Um outro Woodstock é possível, como mostrou o diretor Ang Lee em seu primeiro filme de comédia, "Taking Woodstock". Baseado na história real de um jovem almofadinha que resolve promover um evento de música em sua comunidade rural para levantar fundos para pagar a hipoteca do motel em que seus pais trabalham, o longa consegue divertir ao mesmo tempo que escapa aos batidos filmes sobre a geração "sexo, drogas e rock'n'roll". Sem mostrar nenhuma imagem de arquivo ou sequer bandas no palco, o diretor chinês radicado nos EUA mira suas lentes nos bastidores e no público variado de quase 500 mil pessoas que se reuniram durante três dias em uma fazenda de leite em agosto de 1969.

X de Xenofilia

Sem dúvida o mais internacional dos eventos internacionais de cinema, o Festival de Cannes seguiu abrindo espaço para produções vindas dos cinco continentes. Espalhados entre a sessão oficial e as diversas mostras paralelas estavam filmes de diretores russos, romenos, gregos, filipinos, chineses, japoneses, palestinos, iranianos, franceses, italianos, alemães, austríacos, americanos, brasileiros, argentinos... Sem falar na quantidade jornalistas vindos dos mais diversos países para cobrir o festival, considerado o maior evento de mídia do planeta, atrás apenas das Olimpíadas e da Copa do Mundo da Fifa.

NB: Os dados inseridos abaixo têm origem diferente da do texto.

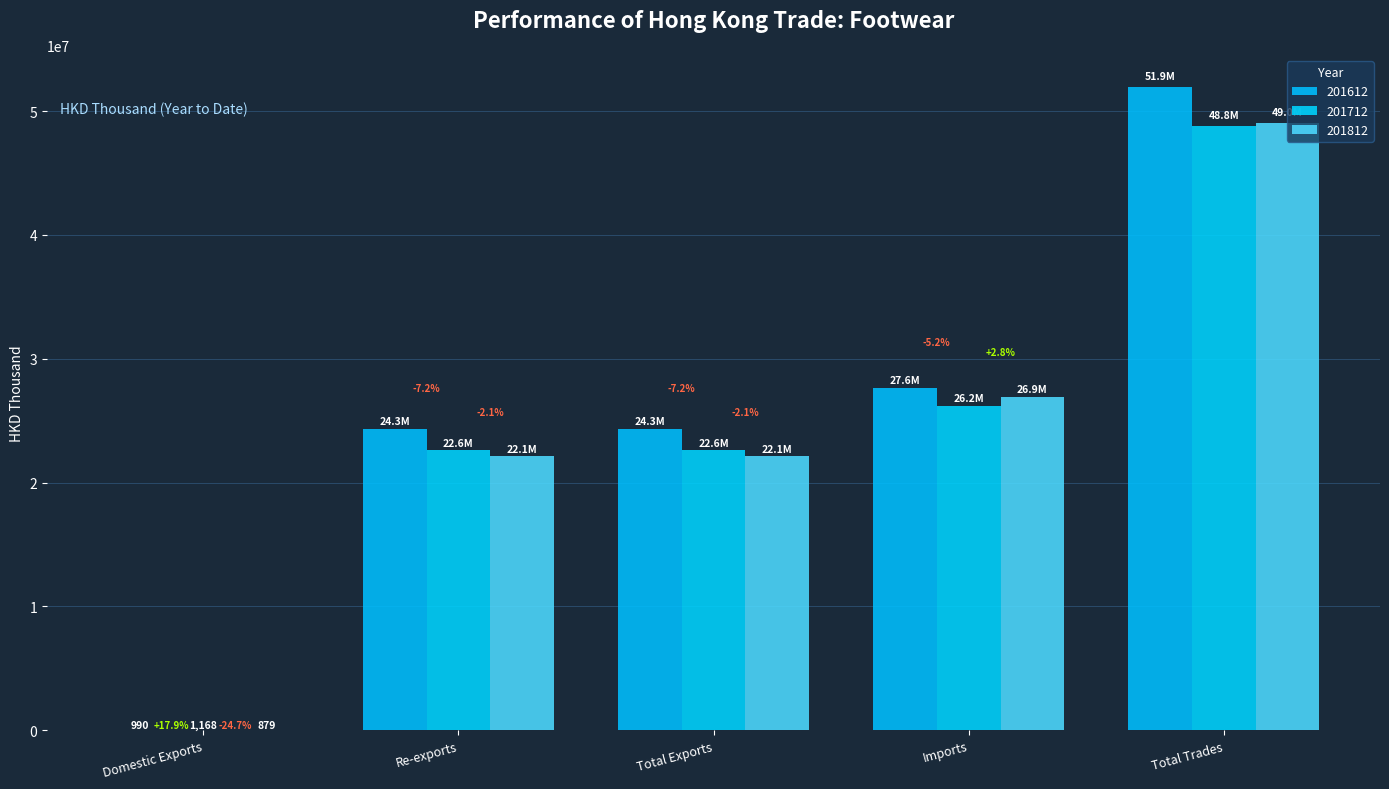

Reading left to right, transcribe all the data shown in this chart.

201612: Domestic Exports=990.4	Re-exports=24340723.6	Total Exports=24341714.0	Imports=27602067.1	Total Trades=51943781.2
201712: Domestic Exports=1167.7	Re-exports=22591051.9	Total Exports=22592219.6	Imports=26171056.2	Total Trades=48763275.8
201812: Domestic Exports=879.3	Re-exports=22114642.3	Total Exports=22115521.7	Imports=26910674.5	Total Trades=49026196.2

Cena de 'Dogtooth', o grande vencedor da mostra paralela 'Un certain regard'. (Foto: Divulgação)

Y de Yorgos Lanthimos


Vencedor do prêmio da mostra paralela Un Certain Regard, "Dogtooth", do diretor grego Yorgos Lanthimos levaria fácil se houvesse também um prêmio para o filme mais maluco da mostra. Tamanha é a criatividade do sujeito, que conseguiu imaginar o bizarro universo de uma família cujos filhos são criados a vida inteira dentro de uma casa totalmente murada, sem contato algum com o mundo externo. Quase adultos na idade, os filhos se comportam como crianças, acreditando nas mentiras e no vocabulário inventados pelos pais sob o pretexto de protegê-los. Zumbis, por exemplo, são "pequenas flores amarelas que crescem no jardim" e gatos são "predadores terríveis, que podem matar e devorar o corpo de uma pessoa em minutos".

Z de Zzzzzz...

Doze dias ininterruptos de festival, mais de 50 filmes exibidos das 8h às 22h, entrevistas, reuniões e eventos. Ao final da maratona de Cannes, não faltavam cinéfilos com olheiras, muitos aproveitando o escurinho do cinema para tentar botar o sono em dia. Que atire o primeiro rolo de filme quem não cochilou nem cinco minutinhos em qualquer uma das sessões do festival.